**Extrait source**
*-*-*
Le thème pourrait faire frémir d’horreur, pleurer dans les chaumières, ou prêter à sourire avec compassion.
Tom Kempinski, l’auteur anglais nous épargne ces situations.
Certes pathétique et touchante, cette histoire en partie autobiographique, Sous sa plume talentueuse, devient un récit plein l’humour écrit avec alacrité.
Vivant reclus dans un appartement londonien, dans l’incapacité de rédiger une ligne, Joe reçoit un appel de New-York : Sarah au bout du fil, handicapée mais animée par sa passion du théâtre, voudrait les droits de sa pièce pour la monter « off-off Broadway ».
A partir de l’accord obtenu, s’amorcent entre les deux personnages des échanges réguliers.
D’abord animés par leur collaboration théâtrale, leurs conversations évolueront doucement vers des rapports de plus en plus personnels, intimes ;
Sarah se découvrira vite très éprise de Joe, et ne s’en cachera pas.
Pour Joe, il faudra jusqu’à une rupture avant qu’il ne consente à s’avouer, assumer et partager son amour.
Une fois encore Ladislas Chollat réussit une mise en scène en parfaite intelligence avec le texte.
Découpage précis, rythme à l’unisson, ces va et vient de chaque côtés de l’Atlantique sont joliment illustrés par des vidéos projetées sur les murs qui modifient le décor : la chambre de Sarah, le bureau de Joe se suffisent d’un divan pour elle, d’un obscur bureau pour lui.
Trop rare au théâtre Thierry Godard ne joue que des textes exigeants : Dubillard, Duras et Strinberg.
*-*-*
**Jeu de données**
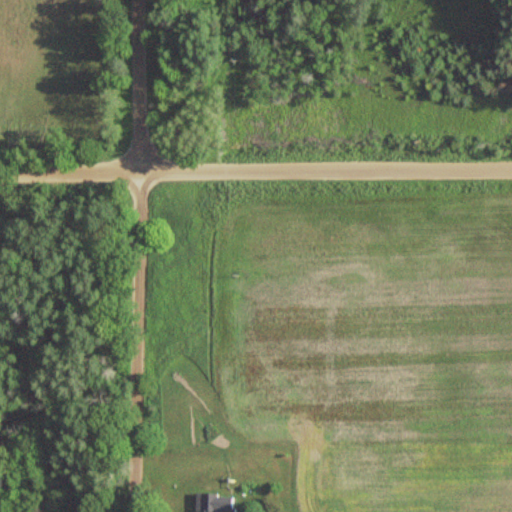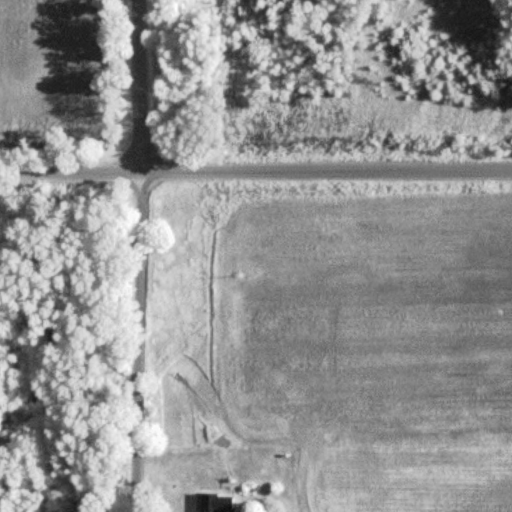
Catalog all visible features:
*-*-*
Transcrivez fidèlement le passage de la critique qui va de « D’abord animés par » jusqu'à « bureau pour lui. ». Le listing provient d'une autre source que la critique.

**Réponse**
D’abord animés par leur collaboration théâtrale, leurs conversations évolueront doucement vers des rapports de plus en plus personnels, intimes ;
Sarah se découvrira vite très éprise de Joe, et ne s’en cachera pas.
Pour Joe, il faudra jusqu’à une rupture avant qu’il ne consente à s’avouer, assumer et partager son amour.
Une fois encore Ladislas Chollat réussit une mise en scène en parfaite intelligence avec le texte.
Découpage précis, rythme à l’unisson, ces va et vient de chaque côtés de l’Atlantique sont joliment illustrés par des vidéos projetées sur les murs qui modifient le décor : la chambre de Sarah, le bureau de Joe se suffisent d’un divan pour elle, d’un obscur bureau pour lui.